**PROVIDED RECORDS**

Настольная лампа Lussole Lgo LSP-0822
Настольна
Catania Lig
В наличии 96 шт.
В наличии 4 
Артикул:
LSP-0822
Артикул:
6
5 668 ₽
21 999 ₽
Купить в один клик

**EXERCISE**
Full transcription, please: every entry, exactly as written.

**RESPONSE**
Настольная лампа Lussole Lgo LSP-0822
Настольна
Catania Lig
В наличии 96 шт.
В наличии 4 
Артикул:
LSP-0822
Артикул:
6
5 668 ₽
21 999 ₽
Купить в один клик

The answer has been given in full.